Based on multivariate regression analysis, the main variables associated with adequate glycemic control in our study were low HbA1c at the time of diagnosis and absence of a family history of diabetes. A recent retrospective Jordanian study found that younger age, dietary compliance, receiving insulin at school, high grades in school, and the presence of direct mother care; were all associated with better metabolic control in T1DM Jordanian children [28].

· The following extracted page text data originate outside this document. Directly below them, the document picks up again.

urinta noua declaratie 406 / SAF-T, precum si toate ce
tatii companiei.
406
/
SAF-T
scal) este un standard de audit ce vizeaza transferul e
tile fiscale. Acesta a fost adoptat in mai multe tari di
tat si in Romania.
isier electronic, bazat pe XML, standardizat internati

Given that 96.2% of our study population resided in urban settings and 59.4% were employed, our results should not necessarily represent people with T1DM who are unemployed or those who live in rural areas. Given also that people who live in rural areas often face difficulties in accessing optimal healthcare and in adhering to the standard of diabetes care [21, 22], it should be expected that glycemic control in such population would be even less than that found in our study.
We believe that there are some obstacles opposing the uptake of educational programs (i.e. leading to poor attendance) in the region. Further studies are needed to determine whether these obstacles stem from clinicians not referring their patients to the programs or from patients not complying. Findings of such studies would be crucial to improve attendance in our hospitals.
The main strength of our study lies in the amount of data collected from T1DM patients in the participating centers. However, a few limitations exist. The exact names of insulin analogs and the duration and nature of diabetes educational programs were not recorded. In addition, the degree of adherence to insulin regimens and the QoL of patients were not assessed.